Job 1:
Can you print the part of the array text starting at "Time Complexity: O(n^2), where" and ending at "the minimum element.", word for word?

Document text:
Input : arr[] = {5, 1, 2, 3, 4, 1, 2, 1}
Output : 2
Explanation: The minimum element 1 occurs at 
             indexes: 1, 5 and 7. So the minimum
             distance is 7-5 = 2.

Input : arr[] = {1, 2, 1}
Output : 2

Brute Force Approach: The simplest approach is to find all pair of indexes of minimum element and calculate minimum distance. 
Time Complexity: O(n^2), where n is the total number of elements in the array.

  • Initialize an array of integers arr[] and find its size n.
  • Initialize a variable min_dist with the maximum possible value of an integer (INT_MAX).
  • For each element i in the array, check if it is the minimum element in the array using the min_element function.
  • If the element is the minimum element, traverse the array again from i+1 to n-1 to find the next occurrence of the minimum element.
  • If the next occurrence is found, calculate the distance between the two occurrences (j-i) and update the minimum distance if necessary.
  • After all the elements have been checked, print the minimum distance between the two closest minimum values.

C++




#include <bits/stdc++.h>
using namespace std;
 
int main() {
    int arr[] = { 5, 1, 2, 3, 4, 1, 2, 1 };
 
    int n = sizeof(arr) / sizeof(arr[0]);
    int min_dist = INT_MAX;
    for (int i = 0; i < n; i++) {
        if (arr[i] == *min_element(arr, arr + n)) {
            for (int j = i + 1; j < n; j++) {
                if (arr[j] == *min_element(arr, arr + n)) {
                    min_dist = min(min_dist, j - i);
                }
            }
        }
    }
    cout <<  min_dist << endl;
    return 0;
}


Java




import java.util.*;
 
public class Main {
    public static void main(String[] args) {
        int[] arr = {5, 1, 2, 3, 4, 1, 2, 1};
 
        int n = arr.length;
        int min_dist = Integer.MAX_VALUE;
        int min_value = Arrays.stream(arr).min().orElse(Integer.MAX_VALUE);
        for (int i = 0; i < n; i++) {
            if (arr[i] == min_value) {
                for (int j = i + 1; j < n; j++) {
                    if (arr[j] == min_value) {
                        min_dist = Math.min(min_dist, j - i);
                    }
                }
            }
        }
        System.out.println(min_dist);
    }
}


Python3




import sys
 
arr = [5, 1, 2, 3, 4, 1, 2, 1]
n = len(arr)

Provided material:
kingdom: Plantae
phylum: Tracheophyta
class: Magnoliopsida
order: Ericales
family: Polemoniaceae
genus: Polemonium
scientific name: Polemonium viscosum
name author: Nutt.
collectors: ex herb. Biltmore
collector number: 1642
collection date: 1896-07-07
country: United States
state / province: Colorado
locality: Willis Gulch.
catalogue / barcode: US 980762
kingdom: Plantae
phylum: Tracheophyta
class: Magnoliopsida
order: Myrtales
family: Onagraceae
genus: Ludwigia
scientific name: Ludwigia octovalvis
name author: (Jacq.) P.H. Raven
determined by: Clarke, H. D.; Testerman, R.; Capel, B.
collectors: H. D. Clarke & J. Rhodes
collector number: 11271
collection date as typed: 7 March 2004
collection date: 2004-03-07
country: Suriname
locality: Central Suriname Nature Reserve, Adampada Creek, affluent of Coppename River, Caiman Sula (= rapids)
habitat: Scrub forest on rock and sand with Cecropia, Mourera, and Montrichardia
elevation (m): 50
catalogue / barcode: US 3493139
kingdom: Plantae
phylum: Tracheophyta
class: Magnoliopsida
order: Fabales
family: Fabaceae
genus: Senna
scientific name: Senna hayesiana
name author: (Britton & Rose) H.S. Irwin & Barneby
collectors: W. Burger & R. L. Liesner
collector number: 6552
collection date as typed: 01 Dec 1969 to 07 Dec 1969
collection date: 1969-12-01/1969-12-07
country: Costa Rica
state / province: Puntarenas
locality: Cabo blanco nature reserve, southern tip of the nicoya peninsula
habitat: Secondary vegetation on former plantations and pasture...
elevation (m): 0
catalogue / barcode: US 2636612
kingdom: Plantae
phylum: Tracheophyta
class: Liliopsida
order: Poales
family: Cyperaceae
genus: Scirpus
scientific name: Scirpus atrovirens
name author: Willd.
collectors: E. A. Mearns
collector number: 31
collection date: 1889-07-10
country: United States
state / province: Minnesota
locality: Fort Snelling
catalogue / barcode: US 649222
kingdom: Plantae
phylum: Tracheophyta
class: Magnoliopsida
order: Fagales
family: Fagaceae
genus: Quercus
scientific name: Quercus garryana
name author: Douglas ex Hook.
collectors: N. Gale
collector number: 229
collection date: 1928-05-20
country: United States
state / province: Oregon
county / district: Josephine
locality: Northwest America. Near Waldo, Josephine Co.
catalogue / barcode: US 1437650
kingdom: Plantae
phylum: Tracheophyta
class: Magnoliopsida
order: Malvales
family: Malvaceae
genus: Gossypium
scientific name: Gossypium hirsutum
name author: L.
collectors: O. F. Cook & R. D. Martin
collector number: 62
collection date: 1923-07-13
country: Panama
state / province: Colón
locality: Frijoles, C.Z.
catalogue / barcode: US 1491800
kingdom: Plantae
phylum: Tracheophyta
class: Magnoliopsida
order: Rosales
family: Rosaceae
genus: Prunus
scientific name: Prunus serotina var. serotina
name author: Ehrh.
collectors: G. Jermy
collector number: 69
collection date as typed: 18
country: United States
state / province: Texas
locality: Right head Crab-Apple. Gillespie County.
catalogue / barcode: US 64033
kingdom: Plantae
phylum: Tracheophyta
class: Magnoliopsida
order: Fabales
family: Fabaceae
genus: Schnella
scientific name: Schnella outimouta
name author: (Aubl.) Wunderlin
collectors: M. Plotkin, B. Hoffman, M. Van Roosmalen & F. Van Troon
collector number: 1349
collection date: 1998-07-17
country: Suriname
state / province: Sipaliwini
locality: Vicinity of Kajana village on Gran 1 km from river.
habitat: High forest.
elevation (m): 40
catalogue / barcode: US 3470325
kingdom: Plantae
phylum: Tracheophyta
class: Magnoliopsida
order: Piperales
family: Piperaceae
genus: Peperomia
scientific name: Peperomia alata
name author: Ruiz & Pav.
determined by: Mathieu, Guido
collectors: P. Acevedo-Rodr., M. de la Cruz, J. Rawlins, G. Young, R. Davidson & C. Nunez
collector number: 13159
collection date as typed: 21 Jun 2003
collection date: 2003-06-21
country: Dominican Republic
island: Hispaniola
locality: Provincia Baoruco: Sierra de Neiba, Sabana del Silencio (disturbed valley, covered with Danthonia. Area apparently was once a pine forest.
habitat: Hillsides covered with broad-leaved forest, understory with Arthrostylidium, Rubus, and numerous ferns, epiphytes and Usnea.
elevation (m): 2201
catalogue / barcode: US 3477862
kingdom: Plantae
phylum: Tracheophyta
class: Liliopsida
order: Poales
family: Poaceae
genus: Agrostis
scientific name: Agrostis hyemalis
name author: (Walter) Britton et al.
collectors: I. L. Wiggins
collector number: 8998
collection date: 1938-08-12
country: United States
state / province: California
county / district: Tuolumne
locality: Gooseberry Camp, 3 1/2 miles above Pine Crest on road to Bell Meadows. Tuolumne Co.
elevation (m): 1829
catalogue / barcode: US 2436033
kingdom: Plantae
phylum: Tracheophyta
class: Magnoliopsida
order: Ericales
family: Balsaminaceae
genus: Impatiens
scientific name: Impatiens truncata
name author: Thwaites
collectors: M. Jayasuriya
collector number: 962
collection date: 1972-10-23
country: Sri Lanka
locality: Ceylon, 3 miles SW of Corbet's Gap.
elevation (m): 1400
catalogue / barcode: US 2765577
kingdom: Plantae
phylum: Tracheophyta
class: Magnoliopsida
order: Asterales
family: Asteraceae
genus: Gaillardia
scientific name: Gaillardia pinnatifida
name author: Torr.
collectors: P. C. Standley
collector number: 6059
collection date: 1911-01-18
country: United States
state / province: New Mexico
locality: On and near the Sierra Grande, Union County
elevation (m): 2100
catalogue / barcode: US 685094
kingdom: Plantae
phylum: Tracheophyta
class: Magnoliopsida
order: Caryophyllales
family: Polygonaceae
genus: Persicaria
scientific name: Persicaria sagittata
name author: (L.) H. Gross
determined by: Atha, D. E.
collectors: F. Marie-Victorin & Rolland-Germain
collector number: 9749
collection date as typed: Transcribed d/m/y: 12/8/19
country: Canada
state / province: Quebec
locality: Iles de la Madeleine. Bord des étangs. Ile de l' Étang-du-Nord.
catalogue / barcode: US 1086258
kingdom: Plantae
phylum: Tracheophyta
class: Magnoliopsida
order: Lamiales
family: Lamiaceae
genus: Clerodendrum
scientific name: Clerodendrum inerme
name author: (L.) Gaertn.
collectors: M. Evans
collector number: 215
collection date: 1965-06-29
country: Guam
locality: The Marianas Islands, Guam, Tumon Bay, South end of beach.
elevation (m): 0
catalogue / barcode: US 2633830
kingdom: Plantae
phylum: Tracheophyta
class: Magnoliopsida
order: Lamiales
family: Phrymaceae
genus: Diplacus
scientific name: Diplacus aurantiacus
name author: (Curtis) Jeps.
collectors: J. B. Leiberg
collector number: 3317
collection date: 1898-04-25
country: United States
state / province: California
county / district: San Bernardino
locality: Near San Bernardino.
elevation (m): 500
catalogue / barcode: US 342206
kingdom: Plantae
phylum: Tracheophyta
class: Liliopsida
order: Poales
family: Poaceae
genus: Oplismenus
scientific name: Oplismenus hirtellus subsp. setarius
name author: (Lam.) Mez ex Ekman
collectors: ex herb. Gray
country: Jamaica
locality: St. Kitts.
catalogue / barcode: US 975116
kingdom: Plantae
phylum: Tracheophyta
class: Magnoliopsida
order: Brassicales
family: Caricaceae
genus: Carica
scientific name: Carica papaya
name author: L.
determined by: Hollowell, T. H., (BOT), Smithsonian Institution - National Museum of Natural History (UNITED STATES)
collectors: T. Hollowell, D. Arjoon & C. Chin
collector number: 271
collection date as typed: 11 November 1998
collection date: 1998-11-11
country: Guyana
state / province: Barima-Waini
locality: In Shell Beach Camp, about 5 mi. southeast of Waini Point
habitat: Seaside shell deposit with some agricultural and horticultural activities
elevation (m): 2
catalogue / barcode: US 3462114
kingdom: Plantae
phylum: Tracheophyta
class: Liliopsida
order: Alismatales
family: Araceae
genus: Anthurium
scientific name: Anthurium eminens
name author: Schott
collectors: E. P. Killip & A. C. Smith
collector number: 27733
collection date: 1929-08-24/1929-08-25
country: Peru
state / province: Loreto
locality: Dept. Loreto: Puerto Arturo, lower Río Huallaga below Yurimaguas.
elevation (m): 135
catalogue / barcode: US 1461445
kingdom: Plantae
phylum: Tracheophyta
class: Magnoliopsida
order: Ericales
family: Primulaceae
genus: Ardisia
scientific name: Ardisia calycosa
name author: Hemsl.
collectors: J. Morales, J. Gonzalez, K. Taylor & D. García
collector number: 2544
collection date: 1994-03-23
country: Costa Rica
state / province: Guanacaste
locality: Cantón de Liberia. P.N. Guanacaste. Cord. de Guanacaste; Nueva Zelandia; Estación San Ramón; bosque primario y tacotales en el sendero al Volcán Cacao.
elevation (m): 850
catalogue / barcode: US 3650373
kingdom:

Job 2:
Could you rename "locality" to "place" in the listing lines starting at the line containing "country: Canada" and ending at the line containing "scientific name: Oplismenus", and return only those lines with nothing else changed?

Solution 1:
Time Complexity: O(n^2), where n is the total number of elements in the array.

  • Initialize an array of integers arr[] and find its size n.
  • Initialize a variable min_dist with the maximum possible value of an integer (INT_MAX).
  • For each element i in the array, check if it is the minimum element in the array using the min_element function.
  • If the element is the minimum element, traverse the array again from i+1 to n-1 to find the next occurrence of the minimum element.

Solution 2:
country: Canada
state / province: Quebec
place: Iles de la Madeleine. Bord des étangs. Ile de l' Étang-du-Nord.
catalogue / barcode: US 1086258
kingdom: Plantae
phylum: Tracheophyta
class: Magnoliopsida
order: Lamiales
family: Lamiaceae
genus: Clerodendrum
scientific name: Clerodendrum inerme
name author: (L.) Gaertn.
collectors: M. Evans
collector number: 215
collection date: 1965-06-29
country: Guam
place: The Marianas Islands, Guam, Tumon Bay, South end of beach.
elevation (m): 0
catalogue / barcode: US 2633830
kingdom: Plantae
phylum: Tracheophyta
class: Magnoliopsida
order: Lamiales
family: Phrymaceae
genus: Diplacus
scientific name: Diplacus aurantiacus
name author: (Curtis) Jeps.
collectors: J. B. Leiberg
collector number: 3317
collection date: 1898-04-25
country: United States
state / province: California
county / district: San Bernardino
place: Near San Bernardino.
elevation (m): 500
catalogue / barcode: US 342206
kingdom: Plantae
phylum: Tracheophyta
class: Liliopsida
order: Poales
family: Poaceae
genus: Oplismenus
scientific name: Oplismenus hirtellus subsp. setarius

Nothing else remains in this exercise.